You might also want to consider Sky Pay Once Watch Forever. This has just been relaunched through the Dixons website and now has 4 Sky Mixes free for the first 4 months.

Order through www.dixons.co.uk/martprd/editorial/Sky Offer and use the discount code SKY10 when ordering to get 10% off the £75. There is a £4.95P&P charge so should work out at £67.50 + £4.95 = £72.45 delivered (for the despatch of the Sky Pay Once Watch Forever box with the account number to then call up Sky and order the install with).

More discussion on this at http://www.hotukdeals.com/forums/sho...=1#post1259433 but make sure to go to the last page of the thread for up to date discussion. Unfortunately you have missed the free DAB radio or MP3 player that Dixons were also bundling with purchases of this value on their website.

Plus on Freesat you get Bloomberg, CNN, Euronews, Al Jazeerah Int, Russia Today and France 24, Zone Reality Tv, Zone Horror, Zone Thriller, Truemovies 1 and 2, Travel Channel, Biography Channel, Wine Tv, Overseas Property, Living in Spain, Legal Tv, Wedding Tv, Baby Channel, Playboy One and a load of other FTA stuff that is not shopping and that makes a reasonable interesting addition to the Freeview channels. Also you can run a dual source Freeview and Sky Freesat setup with your Tivo providing you have a Freeview box with an RF modulator or buy a Scart RF modulator for a Freeview box that doesn't have one built in.


----------



## TCM2007 (Dec 25, 2006)

You can always be sure Pete will be along promoting Rupert's offerings. Are you commission?


----------



## Pete77 (Aug 1, 2006)

TCM2007 said:


> You can always be sure Pete will be along promoting Rupert's offerings. Are you on commission?

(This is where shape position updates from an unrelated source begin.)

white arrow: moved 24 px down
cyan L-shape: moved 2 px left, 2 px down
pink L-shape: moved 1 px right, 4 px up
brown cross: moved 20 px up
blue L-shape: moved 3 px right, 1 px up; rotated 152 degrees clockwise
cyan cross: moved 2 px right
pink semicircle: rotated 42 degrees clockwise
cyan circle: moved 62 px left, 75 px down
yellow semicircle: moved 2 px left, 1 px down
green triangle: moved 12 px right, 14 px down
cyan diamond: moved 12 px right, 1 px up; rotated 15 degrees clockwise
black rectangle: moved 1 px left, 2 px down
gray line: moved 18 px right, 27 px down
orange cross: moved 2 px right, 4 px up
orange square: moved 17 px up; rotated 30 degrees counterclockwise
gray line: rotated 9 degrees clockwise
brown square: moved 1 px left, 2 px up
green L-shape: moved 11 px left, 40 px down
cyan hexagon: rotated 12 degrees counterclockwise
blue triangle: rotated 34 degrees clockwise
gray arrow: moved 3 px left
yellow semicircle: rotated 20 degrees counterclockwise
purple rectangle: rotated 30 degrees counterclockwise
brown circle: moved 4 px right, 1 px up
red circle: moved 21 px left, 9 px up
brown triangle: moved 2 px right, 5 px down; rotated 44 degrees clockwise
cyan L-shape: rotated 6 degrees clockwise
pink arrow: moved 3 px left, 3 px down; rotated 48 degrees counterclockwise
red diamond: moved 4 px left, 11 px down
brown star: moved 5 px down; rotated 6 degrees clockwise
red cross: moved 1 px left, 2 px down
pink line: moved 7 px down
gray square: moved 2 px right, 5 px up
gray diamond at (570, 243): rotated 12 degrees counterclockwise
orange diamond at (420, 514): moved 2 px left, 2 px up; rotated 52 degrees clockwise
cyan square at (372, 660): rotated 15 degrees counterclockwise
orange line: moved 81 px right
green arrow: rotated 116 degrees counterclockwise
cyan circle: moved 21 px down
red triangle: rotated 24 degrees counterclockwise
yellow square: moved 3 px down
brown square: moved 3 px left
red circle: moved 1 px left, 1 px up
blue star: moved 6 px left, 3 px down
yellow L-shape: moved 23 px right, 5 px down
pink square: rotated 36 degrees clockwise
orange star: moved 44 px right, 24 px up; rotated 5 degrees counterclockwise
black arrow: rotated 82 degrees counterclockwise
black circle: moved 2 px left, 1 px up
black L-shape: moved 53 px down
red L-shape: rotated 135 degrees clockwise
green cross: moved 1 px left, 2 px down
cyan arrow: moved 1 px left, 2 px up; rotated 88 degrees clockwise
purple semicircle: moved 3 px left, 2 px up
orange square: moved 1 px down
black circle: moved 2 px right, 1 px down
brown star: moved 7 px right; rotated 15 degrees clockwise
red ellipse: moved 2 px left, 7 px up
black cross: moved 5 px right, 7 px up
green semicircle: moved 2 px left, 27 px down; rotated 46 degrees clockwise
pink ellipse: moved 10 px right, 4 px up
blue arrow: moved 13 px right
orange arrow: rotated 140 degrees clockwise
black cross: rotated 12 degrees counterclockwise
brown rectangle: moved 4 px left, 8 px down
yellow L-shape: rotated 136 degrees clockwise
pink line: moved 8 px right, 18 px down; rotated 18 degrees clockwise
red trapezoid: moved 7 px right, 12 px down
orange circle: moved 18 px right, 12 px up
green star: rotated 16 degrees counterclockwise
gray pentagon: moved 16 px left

Wake up at the back there TCM these offerings are sanctioned by son James Murdoch and his fellow Sky directors these days and not by father Rupert.

Also the only Sky offerings I enjoy promoting are those which will actually cost Sky money (so long as people are not daft enought to succumb to Sky's blandishments to continue subscribing after the free trial period is over) and which at the same time will continue to offer them a far wider range of 24 hour news offerings than what will shortly become the mono culture of BBC News 24 on Freeview or even on BBC Freesat (where Sky News will soon not be available for the new BBC Freesat service once Sky make it FTV and available free only for owners of Sky boxes with working viewing cards instead of FTA to all comers as it currently is)


----------